■ Problem to work on ■
Copy the entries that appear below in full, leaving out any picture among them.

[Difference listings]

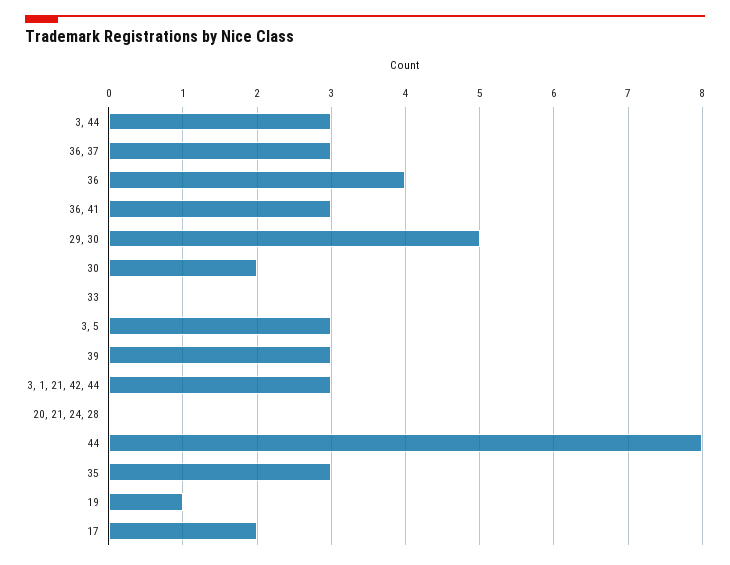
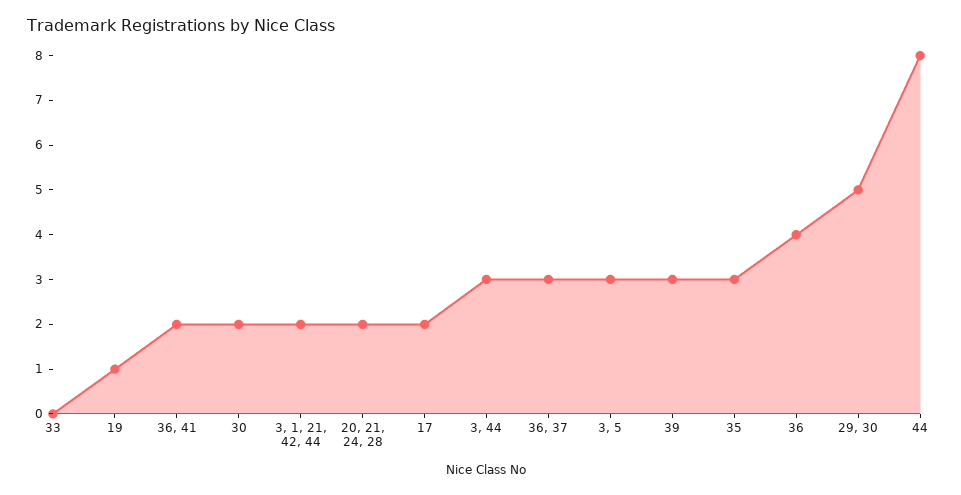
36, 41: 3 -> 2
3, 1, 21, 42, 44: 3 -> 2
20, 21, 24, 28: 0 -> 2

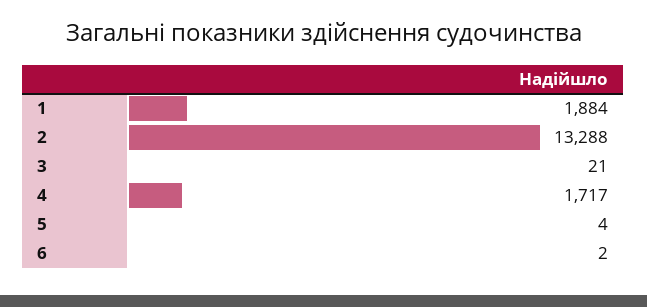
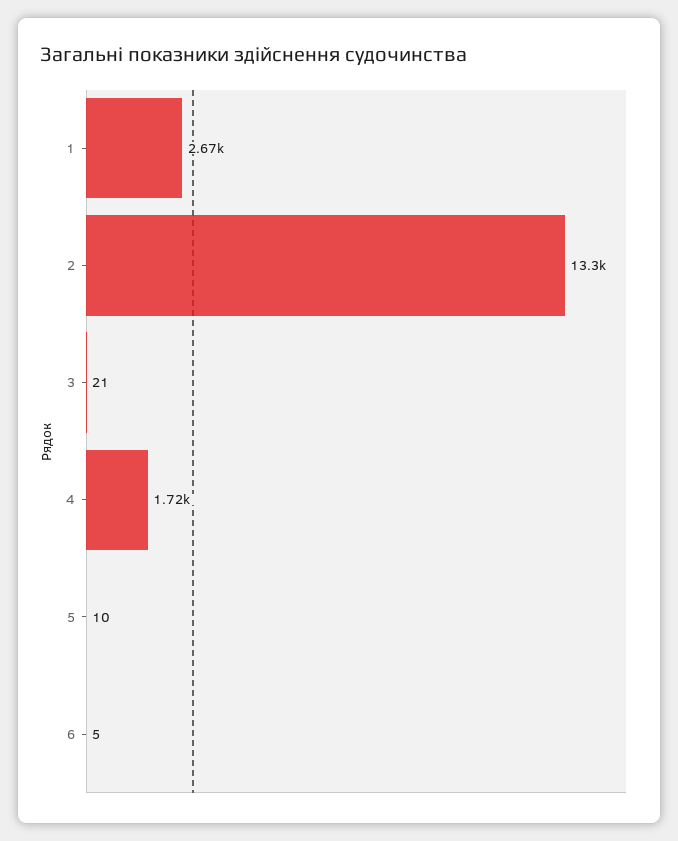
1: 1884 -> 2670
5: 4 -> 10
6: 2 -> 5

■ Answer box ■
36, 41: 3 -> 2
3, 1, 21, 42, 44: 3 -> 2
20, 21, 24, 28: 0 -> 2

1: 1884 -> 2670
5: 4 -> 10
6: 2 -> 5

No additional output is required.